● **WORK ORDER**
Only the lines from the beginning of the data through the line holding "middle mcp: (242, 245)" belong in the answer, printed exactly and without pictures.
══ INFORMATION SUPPLIED
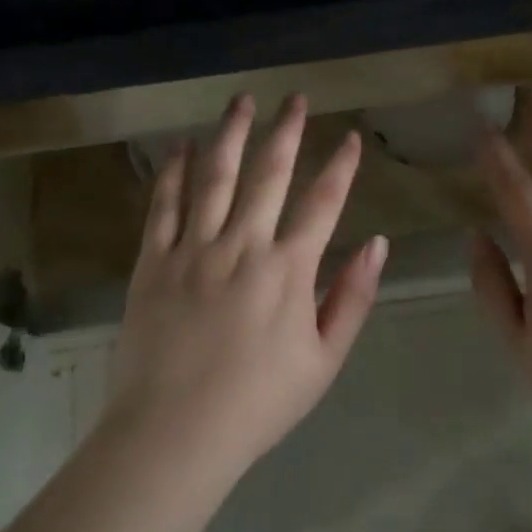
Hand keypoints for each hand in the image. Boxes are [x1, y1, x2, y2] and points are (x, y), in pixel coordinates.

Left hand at [106, 94, 387, 480]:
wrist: (175, 434)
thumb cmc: (258, 404)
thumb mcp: (323, 361)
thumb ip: (352, 298)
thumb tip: (378, 245)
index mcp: (288, 270)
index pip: (323, 204)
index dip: (341, 168)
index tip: (351, 138)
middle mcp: (242, 245)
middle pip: (269, 174)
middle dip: (286, 131)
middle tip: (295, 98)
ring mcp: (193, 249)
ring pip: (215, 176)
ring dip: (231, 134)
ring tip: (241, 101)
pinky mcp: (153, 261)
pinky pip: (164, 206)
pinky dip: (174, 172)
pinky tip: (182, 146)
════
● **SOLUTION TO THIS PROBLEM**
Hand keypoints for each hand in the image. Boxes are [x1, y1, x2, y2] and points are (x, y), in pixel coordinates.

Left hand at [106, 94, 387, 480]:
wrist: (175, 434)
thumb cmc: (258, 404)
thumb mcp: (323, 361)
thumb ip: (352, 298)
thumb tip: (378, 245)
index mcp: (288, 270)
index pip: (323, 204)
index dip: (341, 168)
index tip: (351, 138)
middle mcp: (242, 245)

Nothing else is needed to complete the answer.